++++ Übungstext ++++
Vor einigen Monaten, als die Landesgrenzen fast geschlossen waren, zog Johanna Weis, die aus Baden-Württemberg stammt und in vielen Teilen der Welt gelebt hat, aus der Schweiz nach Berlin um, und liess sich im Bayerischen Viertel nieder. Als Begleiter glaubte ich, alle Straßen und Plätze trügen die Namen Bayerischer Städte wie Regensburg oder Bamberg, aber sie zeigte mir, daß es gar nicht immer der Fall ist. Wie auch immer, jetzt hat sie ein Atelier des Nordens – wie Vincent van Gogh mit Paul Gauguin ein Atelier des Südens gründen wollte, der selber sich ein Atelier der Tropen wünschte. Johannas Atelier des Nordens befindet sich zwar im Süden Berlins, auf dem Teltower Damm, aber das großzügige Licht fällt da aus dem Norden, wie es sich für ein Künstleratelier gehört.
++++
### Aufgabenstellung
1) Wo liegt laut dem Text über Johanna Weis' Atelier ihr Atelier des Nordens?
2) Gib bitte aus dem Text über Johanna Weis' Atelier den Abschnitt wortgetreu wieder, beginnend mit „Vor einigen Monaten, als“ und weiter bis einschließlich „ein Künstleratelier gehört.“.
++++ Angezeigte Informationen ++++
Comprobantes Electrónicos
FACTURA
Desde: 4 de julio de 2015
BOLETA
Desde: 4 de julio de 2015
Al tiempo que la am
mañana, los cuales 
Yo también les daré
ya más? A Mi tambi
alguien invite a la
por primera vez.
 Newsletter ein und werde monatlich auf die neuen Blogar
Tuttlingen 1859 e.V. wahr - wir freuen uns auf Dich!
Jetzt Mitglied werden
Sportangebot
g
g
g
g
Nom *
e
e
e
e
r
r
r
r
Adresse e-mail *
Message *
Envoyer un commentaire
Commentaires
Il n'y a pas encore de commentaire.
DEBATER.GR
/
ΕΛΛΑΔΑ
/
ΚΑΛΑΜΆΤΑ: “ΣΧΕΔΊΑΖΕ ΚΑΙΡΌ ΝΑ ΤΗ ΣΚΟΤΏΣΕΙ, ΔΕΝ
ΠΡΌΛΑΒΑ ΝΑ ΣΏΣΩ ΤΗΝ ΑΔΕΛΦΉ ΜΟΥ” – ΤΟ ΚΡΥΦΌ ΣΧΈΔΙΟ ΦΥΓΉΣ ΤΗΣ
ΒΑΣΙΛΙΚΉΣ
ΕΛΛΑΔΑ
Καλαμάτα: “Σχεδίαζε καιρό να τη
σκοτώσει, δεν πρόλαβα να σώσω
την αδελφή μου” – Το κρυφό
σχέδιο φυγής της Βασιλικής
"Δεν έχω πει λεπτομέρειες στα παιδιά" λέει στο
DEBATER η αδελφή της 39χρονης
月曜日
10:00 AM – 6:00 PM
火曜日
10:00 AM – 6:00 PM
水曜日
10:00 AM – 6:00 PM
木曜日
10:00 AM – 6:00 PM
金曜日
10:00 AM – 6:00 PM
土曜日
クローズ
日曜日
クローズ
++++
++++ Angezeigte Informationen ++++
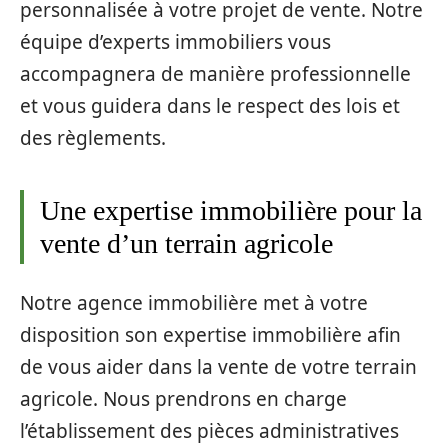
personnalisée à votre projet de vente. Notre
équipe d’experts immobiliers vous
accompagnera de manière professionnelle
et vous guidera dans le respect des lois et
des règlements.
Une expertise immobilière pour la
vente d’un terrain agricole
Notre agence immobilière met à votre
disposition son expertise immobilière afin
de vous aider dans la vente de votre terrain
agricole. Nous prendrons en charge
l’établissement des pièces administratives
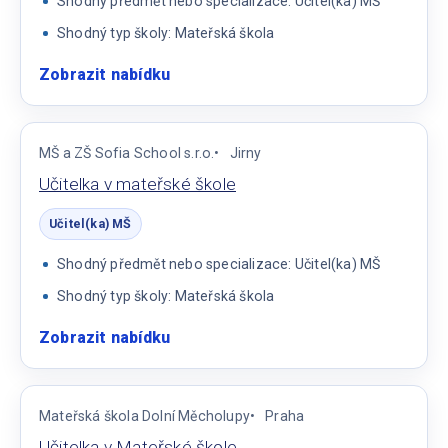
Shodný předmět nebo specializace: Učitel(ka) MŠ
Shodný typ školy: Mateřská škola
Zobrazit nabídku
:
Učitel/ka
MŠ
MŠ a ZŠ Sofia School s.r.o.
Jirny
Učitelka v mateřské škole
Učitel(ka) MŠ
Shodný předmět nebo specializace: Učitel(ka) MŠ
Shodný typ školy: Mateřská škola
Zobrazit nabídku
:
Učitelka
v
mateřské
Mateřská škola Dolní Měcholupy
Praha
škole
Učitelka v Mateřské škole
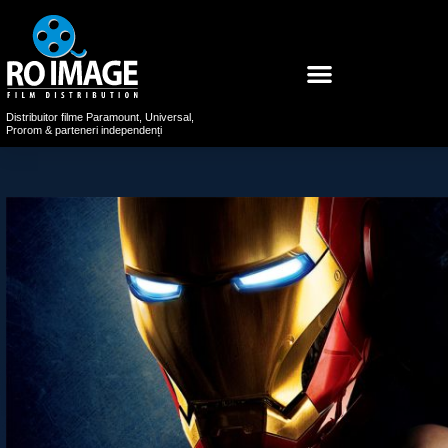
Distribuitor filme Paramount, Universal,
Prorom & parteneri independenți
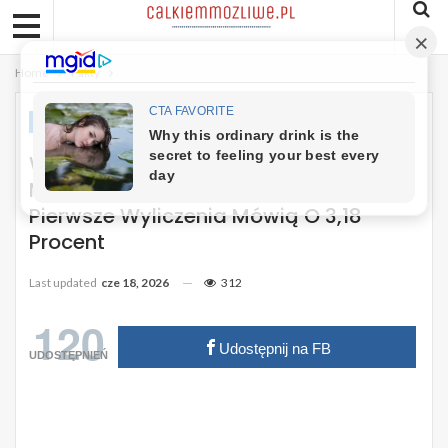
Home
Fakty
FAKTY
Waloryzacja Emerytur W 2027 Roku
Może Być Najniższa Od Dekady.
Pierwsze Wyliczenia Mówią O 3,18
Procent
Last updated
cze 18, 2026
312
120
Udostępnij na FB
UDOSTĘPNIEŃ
++++
### Ergebnisse
1) Im Süden Berlins, auf dem Teltower Damm.

2)
Vor einigen Monaten, als die Landesgrenzen fast geschlossen waren, zog Johanna Weis, die aus Baden-Württemberg stammt und in vielen Teilen der Welt gelebt hat, aus der Schweiz nach Berlin um, und liess sich im Bayerischen Viertel nieder. Als Begleiter glaubte ich, alle Straßen und Plätze trügen die Namen Bayerischer Städte wie Regensburg oder Bamberg, aber sie zeigte mir, daß es gar nicht immer der Fall ist. Wie auch immer, jetzt hat sie ein Atelier des Nordens – wie Vincent van Gogh mit Paul Gauguin ein Atelier des Südens gründen wollte, der selber sich ein Atelier der Tropen wünschte. Johannas Atelier des Nordens befindet sich zwar im Süden Berlins, auf dem Teltower Damm, aber das großzügige Licht fällt da aus dem Norden, wie es sich für ein Künstleratelier gehört.